Tonic owners Chris Blackwell, who runs the Newark commercial contracting businesses Specialty Finishes and Jamestown Painting, and longtime restaurateur Paul Bouchard began renovating Tonic Bar & Grille at 111 W. 11th St. in March.
Bouchard said renovations were originally scheduled to take place later this summer, but they moved up the date after Delaware restaurants were forced by Gov. John Carney to close dining rooms on March 16 due to the coronavirus pandemic.
Bouchard said Tonic reopened for takeout services, while the interior of the building was renovated. Customers can now make reservations at the restaurant, which is following limited dine-in restrictions as mandated by the state.
Tonic also has expanded its footprint and now occupies the entire block of 11th Street between Tatnall and Orange streets.
Bouchard said they took over the former Wilmington offices of the Delaware Breast Cancer Coalition, previously next door to the restaurant. The space had been vacant since the organization moved to the nearby Community Service Building on 10th Street in February 2018.
At Tonic and the vacant site, walls were knocked out and replaced with folding doors. Bouchard said customers will be able to stand inside the restaurant near Tatnall Street and see all the way down to Orange Street.
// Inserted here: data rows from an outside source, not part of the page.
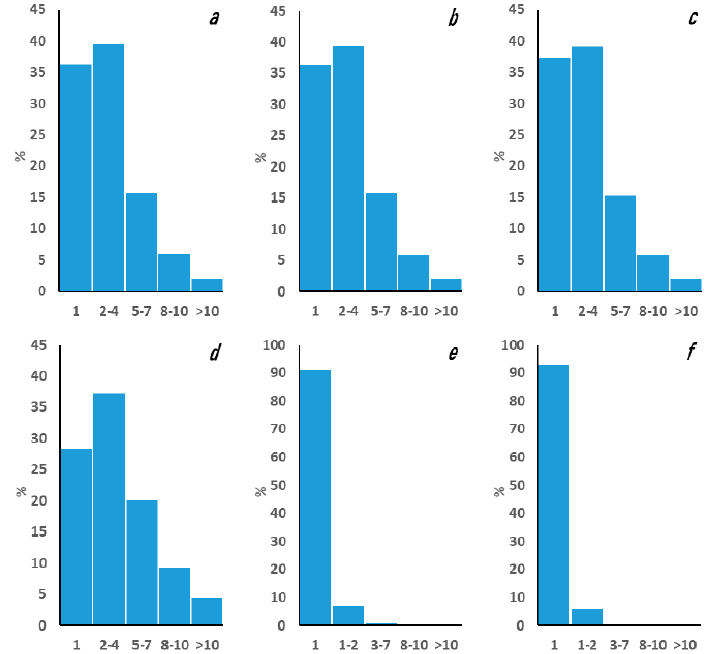
Figure 8. Frequency of annual forest wildfires (%) in relation to total bird richness in Bolivia ( a ) and only KBA ( b ), threatened bird species in Bolivia ( c ) and only KBA ( d ), endemic bird species in Bolivia ( e ) and only KBA ( f ).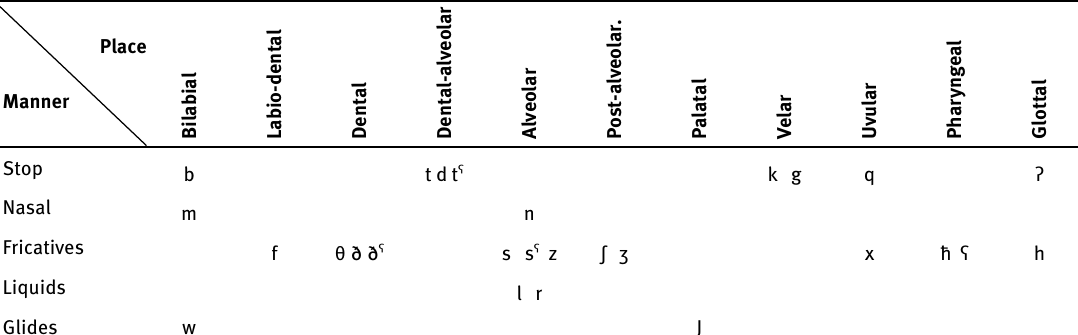
Table 3. Consonant inventory of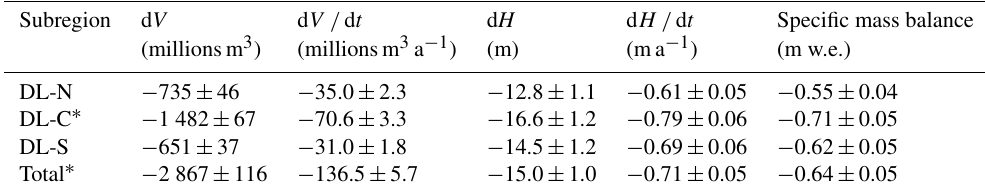
Table 2. Volume changes, elevation changes, and mass balance of glaciers in subregions of Dickson Land over the period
The restaurant will have private rooms including a "boardroom" for 18 people and another room for parties and wedding receptions for up to 150.
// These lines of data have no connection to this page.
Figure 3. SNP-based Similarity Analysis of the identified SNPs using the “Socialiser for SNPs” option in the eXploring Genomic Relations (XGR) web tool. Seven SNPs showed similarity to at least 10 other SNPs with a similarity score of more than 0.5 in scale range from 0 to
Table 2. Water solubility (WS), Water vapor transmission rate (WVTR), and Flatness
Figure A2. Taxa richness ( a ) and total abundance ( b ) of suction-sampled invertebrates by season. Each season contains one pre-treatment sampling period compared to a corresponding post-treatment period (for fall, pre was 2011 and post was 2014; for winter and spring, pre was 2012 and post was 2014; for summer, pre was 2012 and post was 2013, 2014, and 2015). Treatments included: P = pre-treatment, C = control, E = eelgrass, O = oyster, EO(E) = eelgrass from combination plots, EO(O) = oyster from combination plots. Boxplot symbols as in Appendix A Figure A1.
The biggest changes are to the dining rooms.
The bar has a new blue concrete top and has been repositioned and angled so it's now more comfortable. The room has folding accordion windows that connect the space to the outdoor patio seating and create an open, airy feeling. A host stand and former coat closet are gone, and will soon be replaced with a glass wine wall.
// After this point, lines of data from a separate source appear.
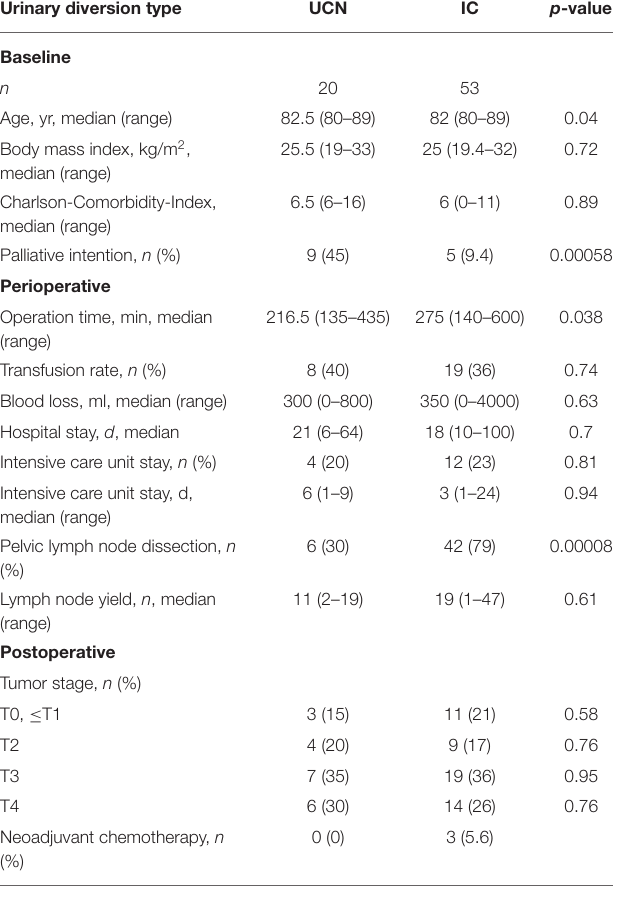
TABLE 4 | Bowel complications requiring revision.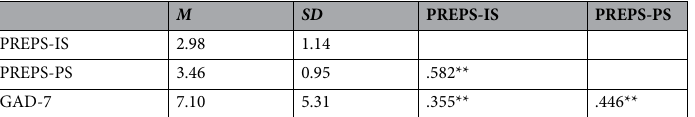
Table 3. Means, standard deviations, and intercorrelations among COVID-19 related stress and anxiety ( N = 1050) . PREPS-IS pandemic-related pregnancy infection stress, PREPS-PS pandemic-related pregnancy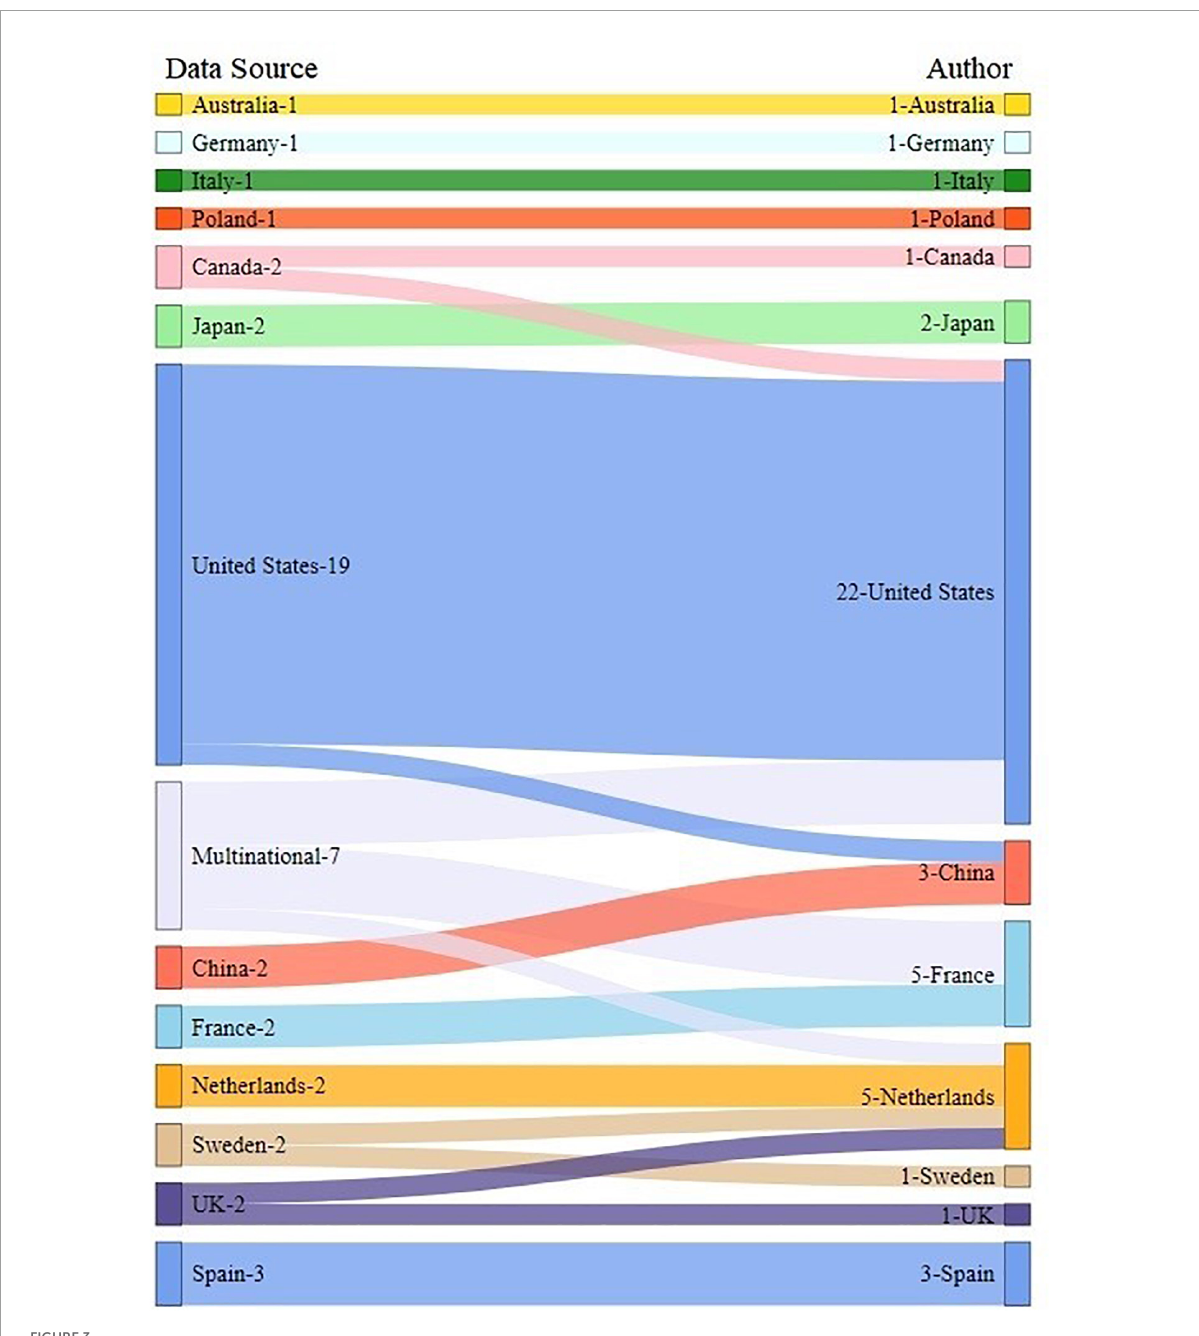
FIGURE3 Relationship between data sources and corresponding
Montchanin interior designer Megan Gorelick helped select new flooring, furniture and lighting. Wallpaper in different textures – one wall has a snakeskin print, while another has a basket-weave design – further create a sleek look.
Bouchard said Tonic is now "a 180-degree" turn from its former design. He said "before it felt masculine and focused on steaks and burgers, and now there's a more modern flair."
Executive chef Patrick Bradley, who temporarily left the restaurant, returned in December and will unveil a new menu this summer focused more on seafood and seasonal produce. The restaurant will be renamed Tonic Seafood & Steak to reflect the new cuisine.
Former Hotel du Pont executive pastry chef Michele Mitchell has been consulting with the restaurant to improve its bread and desserts. Mitchell has held pastry and dessert demonstration classes at Tonic.
Jim Magner of Specialty Finishes said the former Movable Feast café is undergoing a major overhaul. The interior has been gutted and the kitchen equipment is being replaced. He said refurbishing the outside space includes installing a natural stone wall, an outdoor gazebo and a new patio.
Landscaping should come by the middle of July, he said.